» MATERIAL PROVIDED:
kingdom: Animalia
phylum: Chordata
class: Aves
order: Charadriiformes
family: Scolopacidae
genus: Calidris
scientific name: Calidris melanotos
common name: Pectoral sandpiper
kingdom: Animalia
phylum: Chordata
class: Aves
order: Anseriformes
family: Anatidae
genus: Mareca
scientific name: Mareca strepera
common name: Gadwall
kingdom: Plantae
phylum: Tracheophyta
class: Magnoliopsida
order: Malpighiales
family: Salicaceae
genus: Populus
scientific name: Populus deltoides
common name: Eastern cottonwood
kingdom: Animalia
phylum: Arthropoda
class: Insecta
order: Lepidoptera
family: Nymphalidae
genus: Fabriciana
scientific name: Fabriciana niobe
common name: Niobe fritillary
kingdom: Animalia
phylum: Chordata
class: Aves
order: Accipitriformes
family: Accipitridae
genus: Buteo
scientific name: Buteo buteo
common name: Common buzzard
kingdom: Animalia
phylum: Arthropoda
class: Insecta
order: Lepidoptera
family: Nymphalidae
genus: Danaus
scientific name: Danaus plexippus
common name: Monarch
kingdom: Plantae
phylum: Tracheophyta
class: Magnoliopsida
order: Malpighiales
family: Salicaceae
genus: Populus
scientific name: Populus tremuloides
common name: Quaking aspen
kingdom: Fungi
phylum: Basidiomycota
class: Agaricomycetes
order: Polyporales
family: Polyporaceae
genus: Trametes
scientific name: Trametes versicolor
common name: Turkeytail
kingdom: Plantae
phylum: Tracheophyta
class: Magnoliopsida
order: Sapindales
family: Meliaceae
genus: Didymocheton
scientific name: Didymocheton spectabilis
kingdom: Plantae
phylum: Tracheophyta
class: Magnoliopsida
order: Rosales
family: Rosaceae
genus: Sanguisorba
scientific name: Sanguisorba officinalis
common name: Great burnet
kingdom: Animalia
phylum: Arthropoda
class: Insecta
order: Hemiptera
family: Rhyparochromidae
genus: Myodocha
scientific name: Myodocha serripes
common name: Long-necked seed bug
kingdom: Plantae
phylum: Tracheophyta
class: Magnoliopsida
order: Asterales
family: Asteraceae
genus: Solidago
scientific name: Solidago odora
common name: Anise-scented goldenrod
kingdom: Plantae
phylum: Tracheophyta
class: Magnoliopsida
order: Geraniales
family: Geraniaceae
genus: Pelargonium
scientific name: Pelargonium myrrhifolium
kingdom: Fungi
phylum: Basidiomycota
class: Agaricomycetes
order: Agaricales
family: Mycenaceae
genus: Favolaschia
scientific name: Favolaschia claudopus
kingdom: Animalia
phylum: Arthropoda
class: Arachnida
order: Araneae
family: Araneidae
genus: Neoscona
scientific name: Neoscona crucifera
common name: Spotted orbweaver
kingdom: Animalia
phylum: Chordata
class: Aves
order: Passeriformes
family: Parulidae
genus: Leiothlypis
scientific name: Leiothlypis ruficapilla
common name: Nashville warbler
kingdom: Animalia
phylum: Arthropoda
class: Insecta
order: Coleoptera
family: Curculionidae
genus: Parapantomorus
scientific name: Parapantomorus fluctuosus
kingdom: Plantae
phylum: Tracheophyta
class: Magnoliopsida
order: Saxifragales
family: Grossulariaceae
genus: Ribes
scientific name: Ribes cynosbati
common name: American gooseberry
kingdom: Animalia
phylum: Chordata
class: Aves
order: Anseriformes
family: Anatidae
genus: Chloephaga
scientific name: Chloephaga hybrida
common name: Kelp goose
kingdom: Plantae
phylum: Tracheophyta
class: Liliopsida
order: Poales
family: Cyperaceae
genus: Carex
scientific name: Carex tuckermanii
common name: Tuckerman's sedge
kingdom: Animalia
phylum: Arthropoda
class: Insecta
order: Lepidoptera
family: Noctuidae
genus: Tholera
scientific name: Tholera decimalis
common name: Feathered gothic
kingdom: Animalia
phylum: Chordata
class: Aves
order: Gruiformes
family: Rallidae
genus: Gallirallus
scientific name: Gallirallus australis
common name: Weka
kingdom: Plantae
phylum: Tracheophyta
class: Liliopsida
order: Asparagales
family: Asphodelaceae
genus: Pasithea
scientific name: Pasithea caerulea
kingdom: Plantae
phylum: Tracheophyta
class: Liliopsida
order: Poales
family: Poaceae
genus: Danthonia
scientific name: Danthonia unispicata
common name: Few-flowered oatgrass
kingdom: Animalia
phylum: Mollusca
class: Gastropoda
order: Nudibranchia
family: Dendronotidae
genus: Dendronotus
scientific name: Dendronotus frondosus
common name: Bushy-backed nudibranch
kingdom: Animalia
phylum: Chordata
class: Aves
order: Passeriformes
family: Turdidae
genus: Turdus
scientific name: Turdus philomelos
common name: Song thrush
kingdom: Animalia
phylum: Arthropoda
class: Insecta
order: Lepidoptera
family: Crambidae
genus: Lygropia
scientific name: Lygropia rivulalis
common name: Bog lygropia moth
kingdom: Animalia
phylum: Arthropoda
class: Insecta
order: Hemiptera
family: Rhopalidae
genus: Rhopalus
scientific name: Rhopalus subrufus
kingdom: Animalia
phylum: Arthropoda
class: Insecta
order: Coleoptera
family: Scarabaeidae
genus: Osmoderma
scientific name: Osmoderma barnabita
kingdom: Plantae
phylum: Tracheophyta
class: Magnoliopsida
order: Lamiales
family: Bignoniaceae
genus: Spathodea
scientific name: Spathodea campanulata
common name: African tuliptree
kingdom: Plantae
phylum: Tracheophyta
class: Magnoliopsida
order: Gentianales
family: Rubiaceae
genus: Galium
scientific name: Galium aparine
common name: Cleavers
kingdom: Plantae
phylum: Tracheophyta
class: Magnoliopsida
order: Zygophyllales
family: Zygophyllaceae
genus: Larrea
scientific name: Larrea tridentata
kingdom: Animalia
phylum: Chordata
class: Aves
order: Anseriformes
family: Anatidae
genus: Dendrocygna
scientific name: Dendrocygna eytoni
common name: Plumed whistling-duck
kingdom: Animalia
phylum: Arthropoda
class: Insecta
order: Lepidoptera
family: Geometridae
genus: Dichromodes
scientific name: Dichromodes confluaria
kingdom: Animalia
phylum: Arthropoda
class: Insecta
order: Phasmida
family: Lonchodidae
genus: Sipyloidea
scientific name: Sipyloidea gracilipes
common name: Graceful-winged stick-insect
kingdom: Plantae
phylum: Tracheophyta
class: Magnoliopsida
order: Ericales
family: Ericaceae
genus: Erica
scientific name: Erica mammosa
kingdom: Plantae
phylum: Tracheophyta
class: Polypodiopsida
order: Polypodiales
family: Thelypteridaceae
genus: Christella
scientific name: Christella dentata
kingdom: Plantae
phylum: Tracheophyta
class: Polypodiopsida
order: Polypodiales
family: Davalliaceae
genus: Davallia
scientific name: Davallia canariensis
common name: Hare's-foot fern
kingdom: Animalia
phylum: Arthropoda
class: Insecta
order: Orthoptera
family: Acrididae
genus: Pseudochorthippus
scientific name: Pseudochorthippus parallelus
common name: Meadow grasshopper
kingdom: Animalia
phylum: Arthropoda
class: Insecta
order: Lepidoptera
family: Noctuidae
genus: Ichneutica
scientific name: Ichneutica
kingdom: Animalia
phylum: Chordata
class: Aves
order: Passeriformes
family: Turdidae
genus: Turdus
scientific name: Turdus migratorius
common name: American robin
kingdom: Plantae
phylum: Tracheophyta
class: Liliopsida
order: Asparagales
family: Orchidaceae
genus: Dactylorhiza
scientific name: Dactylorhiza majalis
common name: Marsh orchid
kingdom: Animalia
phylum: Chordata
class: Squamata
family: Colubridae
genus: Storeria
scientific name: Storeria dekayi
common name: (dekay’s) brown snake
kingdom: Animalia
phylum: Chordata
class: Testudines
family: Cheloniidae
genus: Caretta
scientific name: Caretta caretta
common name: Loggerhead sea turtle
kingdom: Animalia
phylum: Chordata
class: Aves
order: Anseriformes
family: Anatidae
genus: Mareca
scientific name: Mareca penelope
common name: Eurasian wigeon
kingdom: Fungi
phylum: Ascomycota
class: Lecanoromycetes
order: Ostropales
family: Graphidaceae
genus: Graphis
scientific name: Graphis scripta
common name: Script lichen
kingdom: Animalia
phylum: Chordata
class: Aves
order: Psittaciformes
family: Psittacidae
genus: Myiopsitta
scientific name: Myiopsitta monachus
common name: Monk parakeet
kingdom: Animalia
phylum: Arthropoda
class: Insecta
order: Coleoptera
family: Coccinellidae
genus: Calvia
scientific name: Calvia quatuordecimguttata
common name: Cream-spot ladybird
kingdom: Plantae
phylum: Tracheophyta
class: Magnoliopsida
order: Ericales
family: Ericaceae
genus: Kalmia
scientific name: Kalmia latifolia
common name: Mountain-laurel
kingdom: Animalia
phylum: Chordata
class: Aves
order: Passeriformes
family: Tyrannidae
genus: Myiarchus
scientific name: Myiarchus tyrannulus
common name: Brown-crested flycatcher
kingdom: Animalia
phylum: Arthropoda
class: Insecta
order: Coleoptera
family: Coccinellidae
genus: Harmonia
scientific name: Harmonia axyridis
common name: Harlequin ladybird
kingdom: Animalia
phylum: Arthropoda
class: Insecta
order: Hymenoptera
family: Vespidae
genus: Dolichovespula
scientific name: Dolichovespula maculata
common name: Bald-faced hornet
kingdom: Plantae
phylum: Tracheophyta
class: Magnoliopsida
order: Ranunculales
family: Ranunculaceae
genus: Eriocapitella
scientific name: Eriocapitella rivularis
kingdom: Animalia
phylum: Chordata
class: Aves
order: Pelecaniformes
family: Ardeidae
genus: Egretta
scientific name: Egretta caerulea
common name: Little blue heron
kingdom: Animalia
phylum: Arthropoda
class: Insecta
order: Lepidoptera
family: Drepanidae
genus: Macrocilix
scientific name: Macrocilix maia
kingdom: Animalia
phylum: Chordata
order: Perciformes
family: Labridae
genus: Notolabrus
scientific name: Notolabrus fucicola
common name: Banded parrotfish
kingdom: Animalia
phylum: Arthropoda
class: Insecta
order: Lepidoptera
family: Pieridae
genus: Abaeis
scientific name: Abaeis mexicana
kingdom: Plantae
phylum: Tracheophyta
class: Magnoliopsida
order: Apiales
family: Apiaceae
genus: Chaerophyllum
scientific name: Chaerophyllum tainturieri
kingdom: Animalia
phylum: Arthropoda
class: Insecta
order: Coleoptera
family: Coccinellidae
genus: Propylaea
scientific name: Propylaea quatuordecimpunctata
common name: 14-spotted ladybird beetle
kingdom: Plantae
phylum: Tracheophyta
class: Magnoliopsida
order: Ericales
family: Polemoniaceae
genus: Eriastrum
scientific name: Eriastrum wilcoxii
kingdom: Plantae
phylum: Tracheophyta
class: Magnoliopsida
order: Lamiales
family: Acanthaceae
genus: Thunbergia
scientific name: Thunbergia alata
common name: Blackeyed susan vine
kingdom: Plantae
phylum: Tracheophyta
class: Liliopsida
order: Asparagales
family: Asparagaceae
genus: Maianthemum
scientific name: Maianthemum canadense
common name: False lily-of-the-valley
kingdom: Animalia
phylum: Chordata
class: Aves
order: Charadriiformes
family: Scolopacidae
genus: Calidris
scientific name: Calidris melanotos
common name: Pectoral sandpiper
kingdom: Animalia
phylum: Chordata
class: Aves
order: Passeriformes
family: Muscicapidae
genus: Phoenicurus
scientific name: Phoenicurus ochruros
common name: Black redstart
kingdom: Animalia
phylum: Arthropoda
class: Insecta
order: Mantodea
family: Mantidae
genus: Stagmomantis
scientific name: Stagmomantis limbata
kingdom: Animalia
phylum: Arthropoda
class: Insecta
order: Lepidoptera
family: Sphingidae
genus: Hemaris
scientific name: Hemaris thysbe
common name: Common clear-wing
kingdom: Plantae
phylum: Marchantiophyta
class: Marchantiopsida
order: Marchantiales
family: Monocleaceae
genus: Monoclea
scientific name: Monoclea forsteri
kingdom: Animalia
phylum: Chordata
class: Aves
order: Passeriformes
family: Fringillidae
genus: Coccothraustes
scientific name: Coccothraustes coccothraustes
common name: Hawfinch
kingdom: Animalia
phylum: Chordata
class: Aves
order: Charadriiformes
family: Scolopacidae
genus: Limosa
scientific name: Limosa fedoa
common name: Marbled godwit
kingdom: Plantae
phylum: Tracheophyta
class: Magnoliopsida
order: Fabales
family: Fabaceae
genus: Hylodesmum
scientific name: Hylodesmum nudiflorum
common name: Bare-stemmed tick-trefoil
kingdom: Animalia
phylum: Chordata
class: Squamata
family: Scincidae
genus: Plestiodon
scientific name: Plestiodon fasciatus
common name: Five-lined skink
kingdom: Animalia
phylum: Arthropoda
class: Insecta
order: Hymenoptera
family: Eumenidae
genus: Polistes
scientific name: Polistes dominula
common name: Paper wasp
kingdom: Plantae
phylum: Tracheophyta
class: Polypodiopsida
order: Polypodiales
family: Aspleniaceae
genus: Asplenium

» TO BE DONE:
Reproduce the material from its first line through the line containing "genus: Trametes", renaming "scientific name" to "binomial" and leaving everything else unchanged.

» SOLUTION:
kingdom: Animalia
phylum: Chordata
class: Aves
order: Charadriiformes
family: Scolopacidae
genus: Calidris
binomial: Calidris melanotos
common name: Pectoral sandpiper
kingdom: Animalia
phylum: Chordata
class: Aves
order: Anseriformes
family: Anatidae
genus: Mareca
binomial: Mareca strepera
common name: Gadwall
kingdom: Plantae
phylum: Tracheophyta
class: Magnoliopsida
order: Malpighiales
family: Salicaceae
genus: Populus
binomial: Populus deltoides
common name: Eastern cottonwood
kingdom: Animalia
phylum: Arthropoda
class: Insecta
order: Lepidoptera
family: Nymphalidae
genus: Fabriciana
binomial: Fabriciana niobe
common name: Niobe fritillary
kingdom: Animalia
phylum: Chordata
class: Aves
order: Accipitriformes
family: Accipitridae
genus: Buteo
binomial: Buteo buteo
common name: Common buzzard
kingdom: Animalia
phylum: Arthropoda
class: Insecta
order: Lepidoptera
family: Nymphalidae
genus: Danaus
binomial: Danaus plexippus
common name: Monarch
kingdom: Plantae
phylum: Tracheophyta
class: Magnoliopsida
order: Malpighiales
family: Salicaceae
genus: Populus
binomial: Populus tremuloides
common name: Quaking aspen
kingdom: Fungi
phylum: Basidiomycota
class: Agaricomycetes
order: Polyporales
family: Polyporaceae
genus: Trametes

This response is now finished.